Client: LondonMetric Property PLC
Completion Date: September 2020
Architect: Corstorphine + Wright
Project Manager: Sharman Projects
Quantity Surveyor: Quantem Consulting
The single-storey 18,500ft² superstructure was designed around a braced steelwork frame with 23m Warren-type truss supporting the roof, with truss spacing of approx. 7m. A lightweight insulated sheeting supported on cold form purlins formed the roof while the façade was comprised of a proprietary cladding panel on cold form rails with internal mid-height 140 thick blockwork leaf.
With sustainability and environmental best practice being key priorities for the client, the building was designed to achieve a BREEAM rating of ‘Very Good’.
Despite the added complexities of the COVID-19 lockdown, social distancing measures and UK government guidelines were strictly adhered to, allowing work to continue and ensuring the successful delivery of the project.
In addition to the associated external works, a new bus stop adjacent to the site was provided as well as improvements to an existing bus stop. The local community and economy have also benefitted from the various jobs provided throughout the construction phase and since the full occupation of the site.

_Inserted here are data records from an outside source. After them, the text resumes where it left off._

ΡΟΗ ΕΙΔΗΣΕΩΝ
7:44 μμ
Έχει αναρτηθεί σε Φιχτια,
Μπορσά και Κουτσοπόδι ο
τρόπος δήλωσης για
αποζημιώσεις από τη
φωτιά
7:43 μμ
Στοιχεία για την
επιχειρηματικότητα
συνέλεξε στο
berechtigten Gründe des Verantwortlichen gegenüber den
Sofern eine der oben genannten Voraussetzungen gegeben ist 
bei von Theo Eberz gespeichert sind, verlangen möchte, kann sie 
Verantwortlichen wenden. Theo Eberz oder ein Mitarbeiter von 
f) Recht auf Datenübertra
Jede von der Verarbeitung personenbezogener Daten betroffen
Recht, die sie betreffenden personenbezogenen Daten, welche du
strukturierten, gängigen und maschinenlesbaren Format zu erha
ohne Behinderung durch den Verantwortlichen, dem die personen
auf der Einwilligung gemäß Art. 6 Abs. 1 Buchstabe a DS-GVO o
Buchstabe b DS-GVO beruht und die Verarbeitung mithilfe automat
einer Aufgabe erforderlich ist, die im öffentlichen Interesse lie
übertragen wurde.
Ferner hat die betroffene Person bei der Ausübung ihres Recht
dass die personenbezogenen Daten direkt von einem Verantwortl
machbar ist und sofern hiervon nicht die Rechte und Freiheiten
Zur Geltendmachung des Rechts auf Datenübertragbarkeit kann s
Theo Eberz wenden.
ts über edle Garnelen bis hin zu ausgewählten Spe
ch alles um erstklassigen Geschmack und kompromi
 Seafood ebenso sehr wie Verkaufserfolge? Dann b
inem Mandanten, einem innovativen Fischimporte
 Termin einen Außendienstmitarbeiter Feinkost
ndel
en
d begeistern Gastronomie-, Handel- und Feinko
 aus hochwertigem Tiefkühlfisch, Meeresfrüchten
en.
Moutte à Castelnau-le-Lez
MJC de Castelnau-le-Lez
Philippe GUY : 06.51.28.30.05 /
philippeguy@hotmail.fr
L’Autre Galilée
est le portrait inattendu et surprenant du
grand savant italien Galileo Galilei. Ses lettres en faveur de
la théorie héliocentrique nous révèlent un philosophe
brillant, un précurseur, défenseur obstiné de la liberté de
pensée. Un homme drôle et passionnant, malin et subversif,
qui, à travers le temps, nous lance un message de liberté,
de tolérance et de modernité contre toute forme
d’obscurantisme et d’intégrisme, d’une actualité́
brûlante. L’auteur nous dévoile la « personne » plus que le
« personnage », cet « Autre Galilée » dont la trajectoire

The level of complexity in this scheme included the following:
- Poor ground conditions
- Network rail constraints due to proximity to railway tracks
- Tree protection order (TPO) which required that excavation be kept to a minimum to ensure that the integrity and health of the identified trees was unaffected
- Existing and proposed ground levels which required a retaining wall solution
- A kingpost retaining wall solution was proposed which also limited the impact on tree roots and subsoil
- Diversion and modification of existing services and headwall
The site proposed levels and its relationship to the existing levels were considered using a cantilever retaining wall of kingpost type construction with hot rolled steel post at 1.8m c/c’s and pressure treated timber sleeper infill to timber durability class UC4 or precast panels where applicable.
The lateral stability to wind loads and notional horizontal loads were achieved via a combination of wind girder in the roof and vertical cross bracing on elevations as agreed with the architects.
A full site investigation was carried out to ascertain the subsoil conditions and record information obtained to help inform our engineering design.
Due to the variable strength characteristics and compressibility of the Made Ground and Alluvium beneath the site, the strata were not considered suitable to support traditional strip or pad foundations without ground improvement. Dynamic ground improvement methods were adopted as per advice provided by a ground improvement specialist, which then allowed mass concrete spread footings and ground bearing slabs to be formed.
Prior to the Planning Application being made, a CCTV survey of the existing drainage was carried out to ascertain the position and condition of the existing public foul drainage adjacent to and through the site.
The drainage design for the development sought to match the existing 1:1year Greenfield run-off rate for all storms up to and including the 1:100year. This was achieved through a reduction in flow by attenuating the surface water on site to allow it to be slowly released to the public sewer at the agreed reduced rate of 1.4l/s. The drainage was designed in line with the agreement between the Lead Local Flood Authority and evolve.
The requirements for a Sustainable urban Drainage System (SuDS) were also incorporated into the design, aiming to mimic natural drainage.
Below ground, the following drainage considerations were also made:
- Indirect connection to Wessex Water Foul and Surface Water Thames Water manholes
- Hydrobrake flow control unit
- Below ground attenuation tank
- Permavoid drainage channels with Biomat units for petrol interception
- Private gravity surface and foul water drainage
On the basis that the development has an assumed lifespan of 50 years, an additional allowance of 20% peak surface water discharge was included to allow for the predicted effects of climate change and increase in rain intensity.